• Exercise instructions
Find the line that contains "decorative bowl: none" in the entries below. Write out that line and all that follow it, unchanged and alone.

[Before and after object boxes]

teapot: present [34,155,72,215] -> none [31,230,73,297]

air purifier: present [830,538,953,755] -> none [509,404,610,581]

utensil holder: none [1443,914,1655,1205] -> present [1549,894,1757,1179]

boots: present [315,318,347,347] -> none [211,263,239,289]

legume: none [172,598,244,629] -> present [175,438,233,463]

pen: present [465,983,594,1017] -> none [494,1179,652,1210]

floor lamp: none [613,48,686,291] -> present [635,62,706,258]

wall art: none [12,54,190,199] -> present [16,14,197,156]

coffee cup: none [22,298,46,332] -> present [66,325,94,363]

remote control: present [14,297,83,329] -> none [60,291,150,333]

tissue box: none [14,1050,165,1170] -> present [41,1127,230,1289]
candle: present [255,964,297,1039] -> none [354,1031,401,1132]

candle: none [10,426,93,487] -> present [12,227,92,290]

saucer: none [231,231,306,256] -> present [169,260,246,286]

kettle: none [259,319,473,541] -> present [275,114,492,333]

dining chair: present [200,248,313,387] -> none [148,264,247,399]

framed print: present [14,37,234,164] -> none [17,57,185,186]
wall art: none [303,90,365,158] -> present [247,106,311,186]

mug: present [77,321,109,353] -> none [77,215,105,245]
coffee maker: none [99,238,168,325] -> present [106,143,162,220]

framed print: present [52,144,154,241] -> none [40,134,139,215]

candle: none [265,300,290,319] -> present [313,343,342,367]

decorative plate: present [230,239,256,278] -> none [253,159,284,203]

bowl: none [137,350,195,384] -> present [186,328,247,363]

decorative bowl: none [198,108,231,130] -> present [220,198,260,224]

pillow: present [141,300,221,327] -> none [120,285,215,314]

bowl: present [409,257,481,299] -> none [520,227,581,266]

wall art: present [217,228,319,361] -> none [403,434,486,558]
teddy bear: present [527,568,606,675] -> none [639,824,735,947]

• Answer section
decorative bowl: none [198,108,231,130] -> present [220,198,260,224]

pillow: present [141,300,221,327] -> none [120,285,215,314]

bowl: present [409,257,481,299] -> none [520,227,581,266]

wall art: present [217,228,319,361] -> none [403,434,486,558]
teddy bear: present [527,568,606,675] -> none [639,824,735,947]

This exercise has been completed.